Author: Diogo Filipe Maleita (Portugal)
Co-authors: Diogo Maleita, Rita Serras-Pereira, Edgar Lopes, Bruna Cunha, Ricardo Figueiredo, Miguel Marques
The first endpoint of this study aimed to evaluate long-term visual, anatomic and safety outcomes in patients with diabetic macular edema (DME) treated with fluocinolone acetonide intravitreal implant [FAc] in a real-world clinical setting. The second endpoint intended to investigate the change of OCT prognostic and predictive biomarkers.
Retrospective, single center analysis conducted at the Ophthalmology Department, Centro Hospitalar Universitário Lisboa Central - Lisbon, Portugal.

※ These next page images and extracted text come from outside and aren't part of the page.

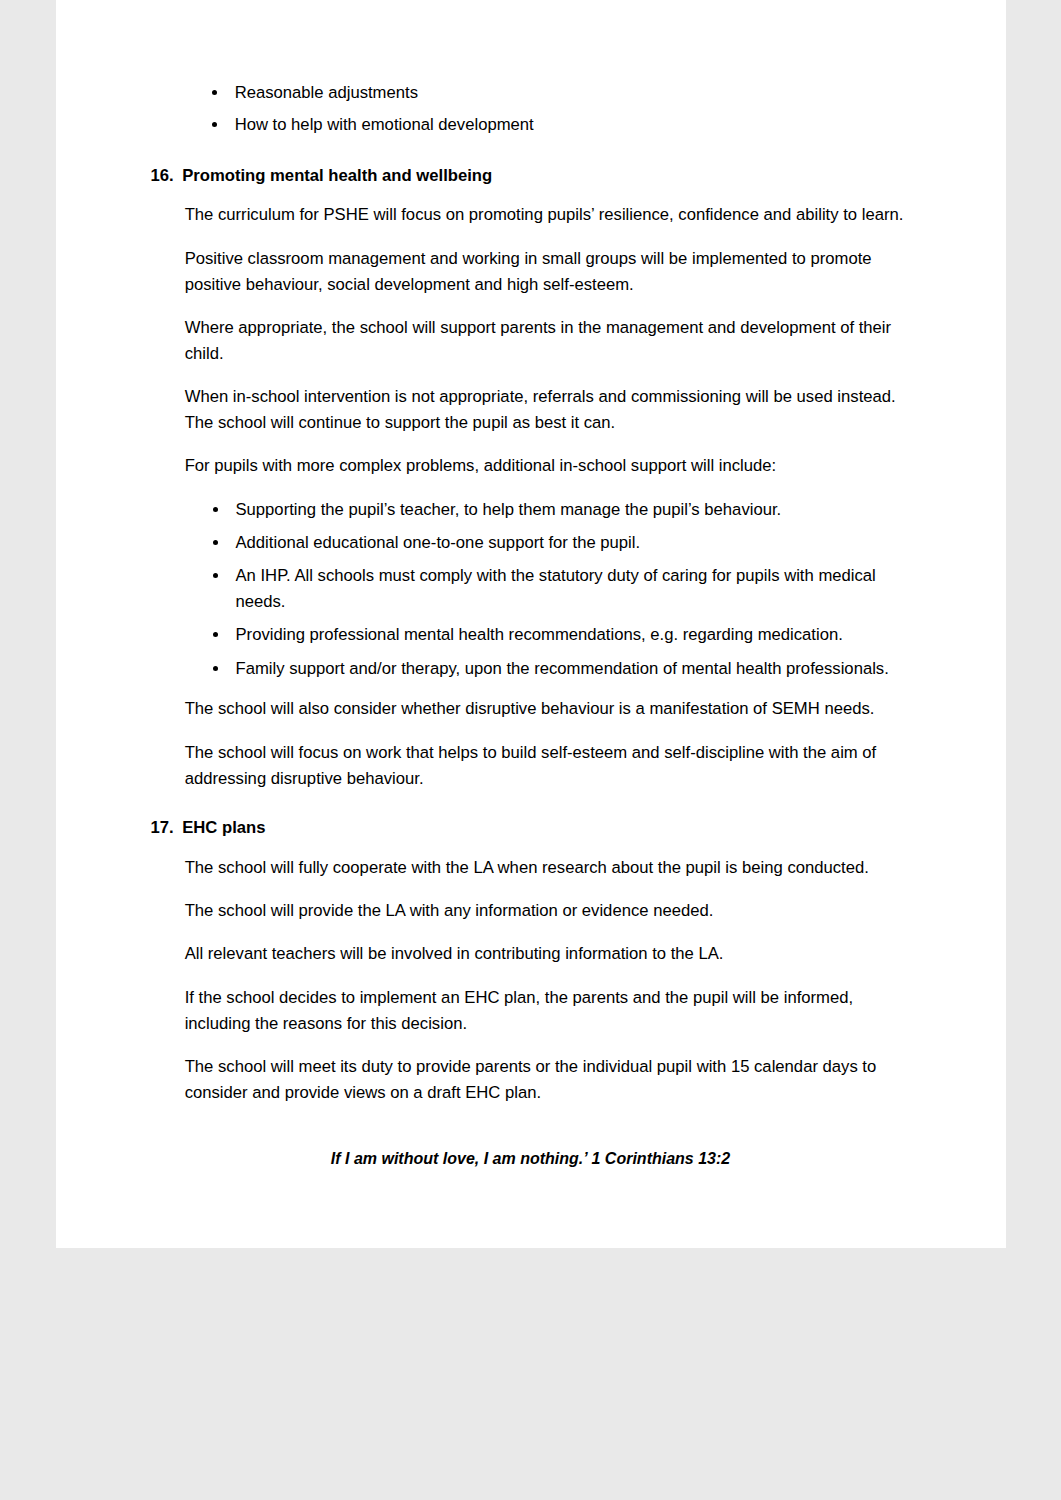Reasonable adjustments
How to help with emotional development
16. Promoting mental health and wellbeing
The curriculum for PSHE will focus on promoting pupils’ resilience, confidence and ability to learn.
Positive classroom management and working in small groups will be implemented to promote positive behaviour, social development and high self-esteem.
Where appropriate, the school will support parents in the management and development of their child.
When in-school intervention is not appropriate, referrals and commissioning will be used instead. The school will continue to support the pupil as best it can.
For pupils with more complex problems, additional in-school support will include:
Supporting the pupil’s teacher, to help them manage the pupil’s behaviour.
Additional educational one-to-one support for the pupil.
An IHP. All schools must comply with the statutory duty of caring for pupils with medical needs.
Providing professional mental health recommendations, e.g. regarding medication.
Family support and/or therapy, upon the recommendation of mental health professionals.
The school will also consider whether disruptive behaviour is a manifestation of SEMH needs.
The school will focus on work that helps to build self-esteem and self-discipline with the aim of addressing disruptive behaviour.
17. EHC plans
The school will fully cooperate with the LA when research about the pupil is being conducted.
The school will provide the LA with any information or evidence needed.
All relevant teachers will be involved in contributing information to the LA.
If the school decides to implement an EHC plan, the parents and the pupil will be informed, including the reasons for this decision.
The school will meet its duty to provide parents or the individual pupil with 15 calendar days to consider and provide views on a draft EHC plan.
If I am without love, I am nothing.’ 1 Corinthians 13:2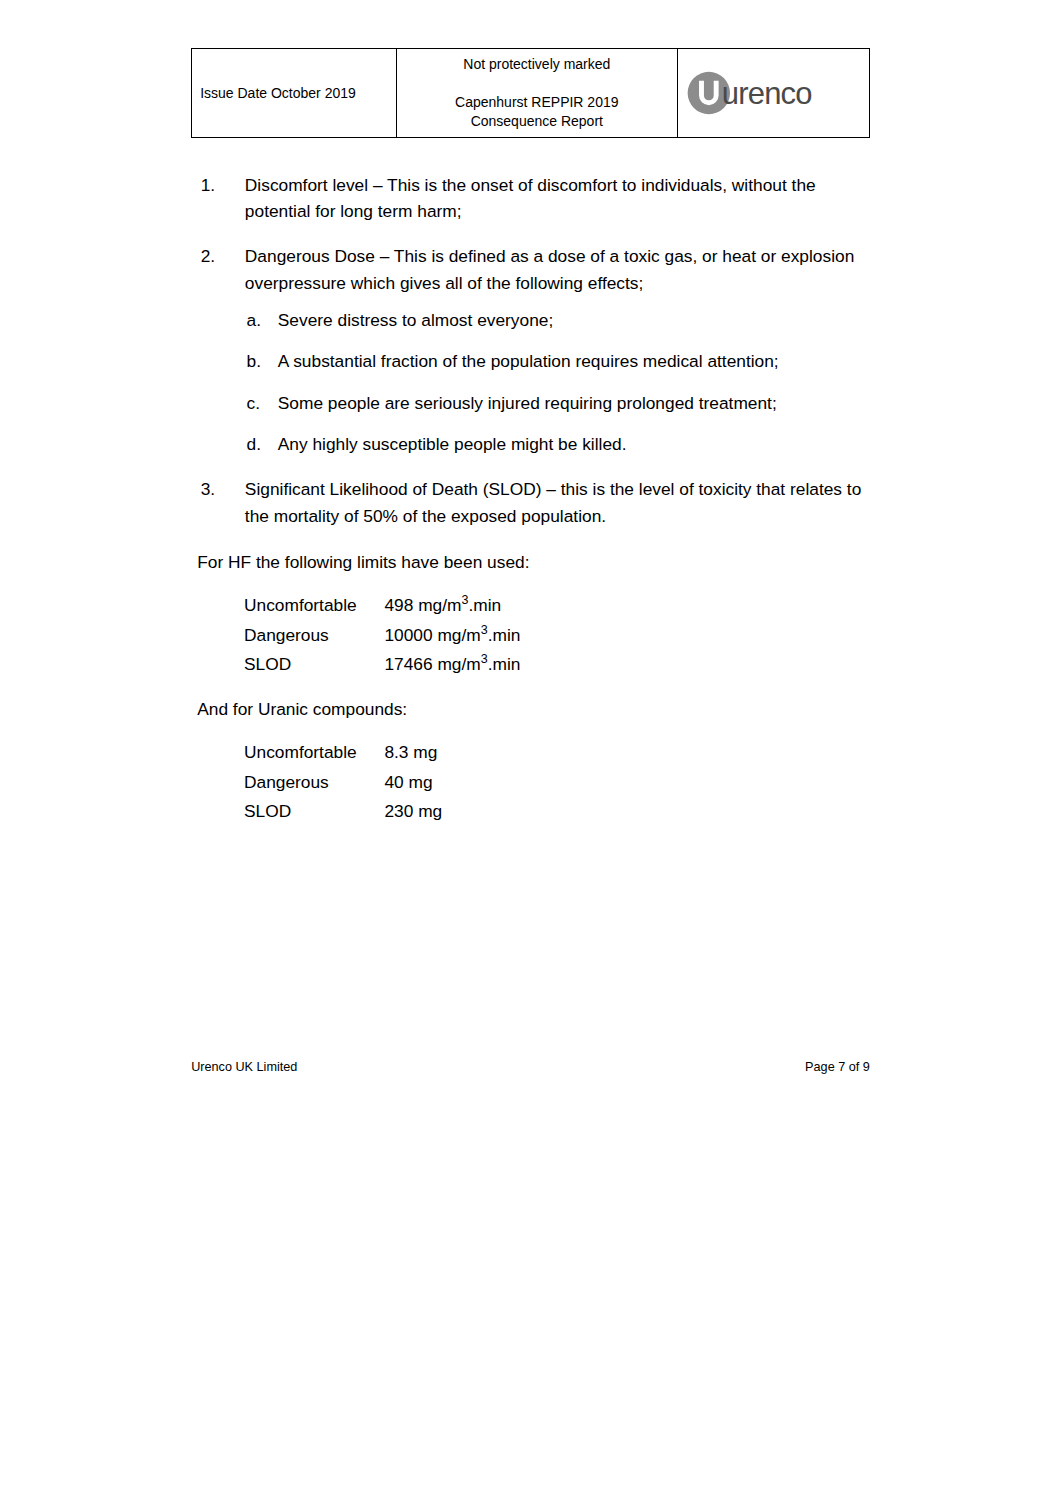| Issue Date October 2019 | Not protectively marked Capenhurst REPPIR 2019 Consequence Report | urenco |
1. Discomfort level – This is the onset of discomfort to individuals, without the potential for long term harm;
2. Dangerous Dose – This is defined as a dose of a toxic gas, or heat or explosion overpressure which gives all of the following effects;
a. Severe distress to almost everyone;
b. A substantial fraction of the population requires medical attention;
c. Some people are seriously injured requiring prolonged treatment;
d. Any highly susceptible people might be killed.
3. Significant Likelihood of Death (SLOD) – this is the level of toxicity that relates to the mortality of 50% of the exposed population.
For HF the following limits have been used:
| Uncomfortable | 498 mg/m 3 .min |
| Dangerous | 10000 mg/m 3 .min |
| SLOD | 17466 mg/m 3 .min |
And for Uranic compounds:
| Uncomfortable | 8.3 mg |
| Dangerous | 40 mg |
| SLOD | 230 mg |
Urenco UK Limited Page 7 of 9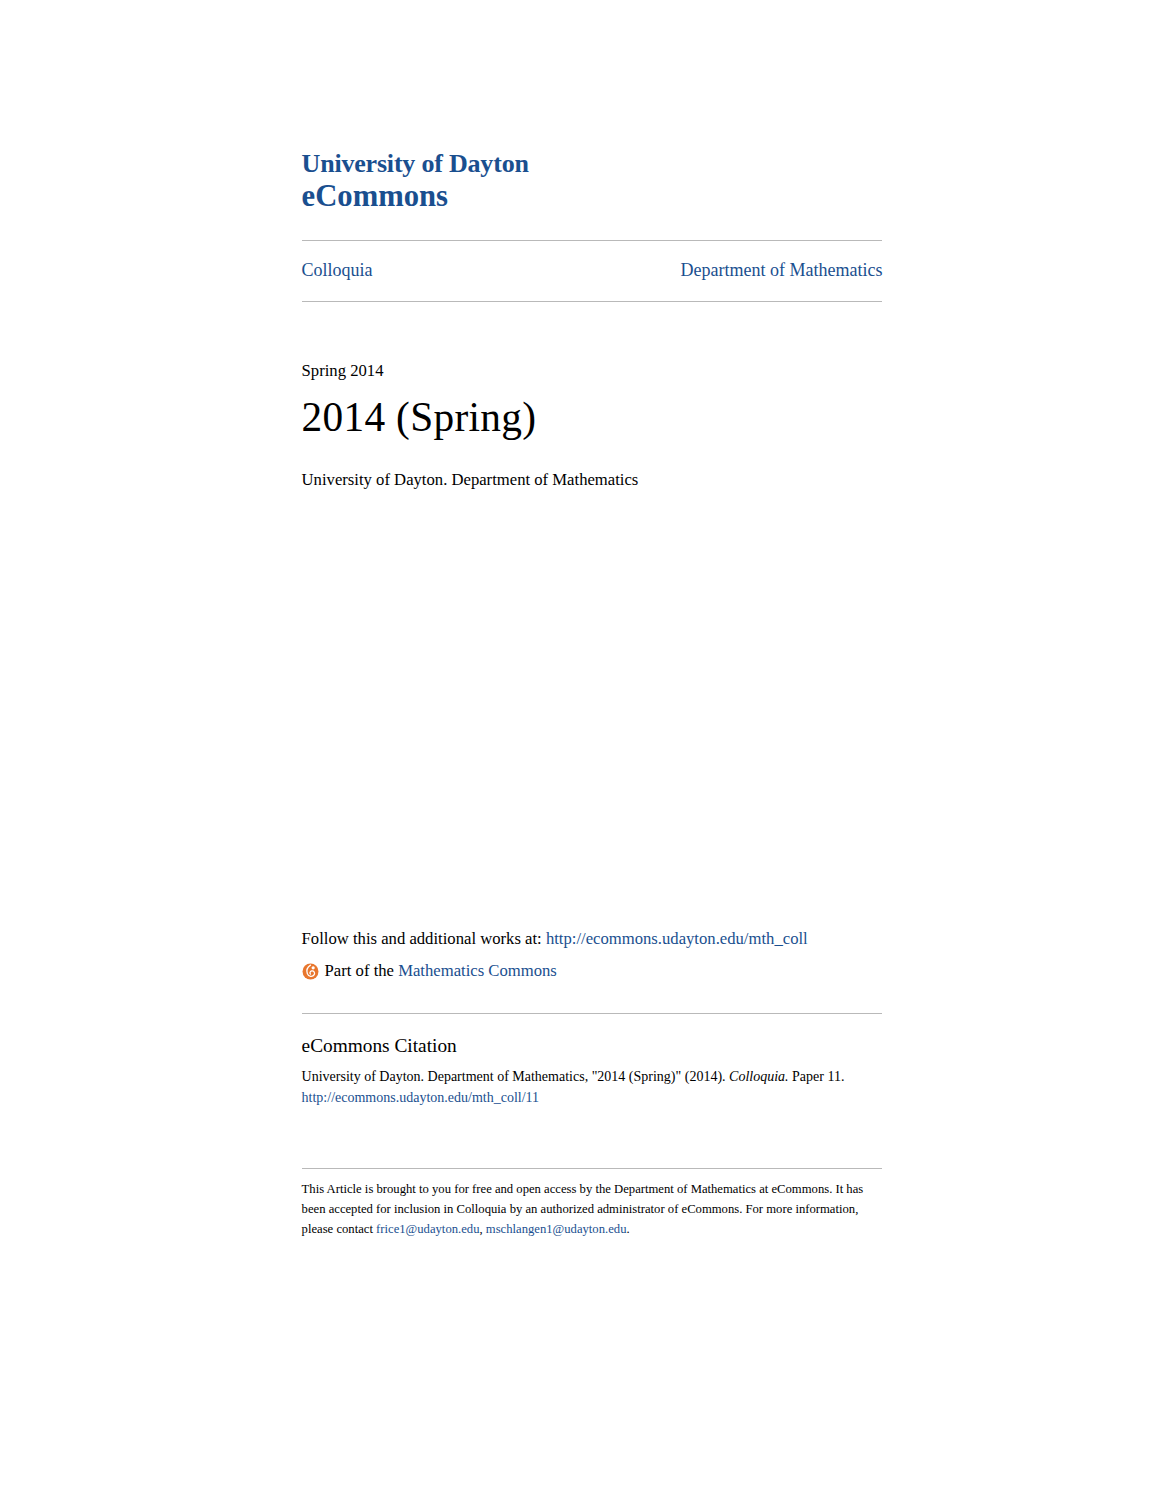University of Dayton
eCommons
Colloquia
Department of Mathematics
Spring 2014
2014 (Spring)
University of Dayton. Department of Mathematics
Follow this and additional works at: http://ecommons.udayton.edu/mth_coll
Part of the Mathematics Commons
eCommons Citation
University of Dayton. Department of Mathematics, "2014 (Spring)" (2014). Colloquia. Paper 11.
http://ecommons.udayton.edu/mth_coll/11
This Article is brought to you for free and open access by the Department of Mathematics at eCommons. It has been accepted for inclusion in Colloquia by an authorized administrator of eCommons. For more information, please contact frice1@udayton.edu, mschlangen1@udayton.edu.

Retrospective data collection and analysis of consecutive 13 eyes (11 patients) treated with ILUVIEN® (190µg FAc intravitreal implant) for DME insufficiently responsive to previous treatments (persistent/recurrent DME despite treatment). Standard measurements included: visual acuity (BCVA; ETDRS letter score), central macular thickness (CMT; µm), macular volume (MV; mm3), intraocular pressure (IOP; mmHg), IOP related events. All parameters were assessed at baseline, and months 1,3 and 6, and then semesterly afterward. The mean follow-up period was 31.85±6.19 months (mean±standard deviation) (range, 18 to 36 months) and all results are reported at the last observation. Prior treatments were recorded. Additional assessments were performed to determine the percentual change of specific retinal OCT biomarkers (disorganization of the retinal inner layers [DRIL], ellipsoid zone [EZ] disruption, subfoveal neuroretinal detachment [SND], number of hyperreflective foci [HRF] >30 and intraretinal cysts graduation [severe, moderate, mild and absent]) at baseline, 12 months, 24 months and 36 months post-FAc. Imaging biomarkers were assessed by SD-OCT, based on the 1-mm diameter central region. Regarding statistical analysis, T-test and Fisher's exact Chi-squared test were performed using SPSS (version 25.0); statistical significance was taken as p-value<0.05.
At baseline, patients had a median(±SD) age of 73±7.2 years and had been diagnosed with DME for 5±1.54 years. Seventy-seven percent of eyes were pseudophakic and 69% were male. All eyes had received laser and anti-VEGF intravitreal treatment before FAc implant, 85% were treated with short-acting corticosteroid intravitreal therapy and none of the eyes had prior vitrectomy. The baseline median(±SD) BCVA, CRT, MV and IOP were 35±19.91 ETDRS letters, 691±207.88µm, 12.72±2.74mm3 and 12.72±2.72mmHg, respectively. At last observation, visual acuity stabilized/improved in 85% of eyes (median(±SD) BCVA of 35±23.12 ETDRS letters [p=0.12]), anatomical reduction of CRT and MV in -435µm (>35% reduction from baseline [p=0.08]) and -3.4 mm3 [p=0.04], respectively. IOP increased slightly to 15mmHg [p=0.97] and 38% of eyes were being treated with IOP-lowering medication. Thirty-one percent of eyes received supplemental DME treatment. In terms of OCT biomarkers, at baseline, 92%, 85%, 8% and 77% of eyes had DRIL, EZ disruption, SND and HRF>30, respectively. 54%, 39%, 8% and 0% had severe, moderate, mild and absent intraretinal cysts. All the imaging biomarkers improved during treatment.
This real-world study examines the FAc implant effectiveness as a long-term option in treating DME that persists or recurs despite treatment. The high rate of poor functional prognostic OCT biomarkers before FAc implant led to no significant gains in visual acuity in most patients. Despite this bad baseline prognosis, 85% of eyes had their visual acuity stabilized or improved during the follow-up period. Reduction of the central macular thickness by >35% from baseline and an improvement of imaging biomarkers during the treatment was also observed in this cohort.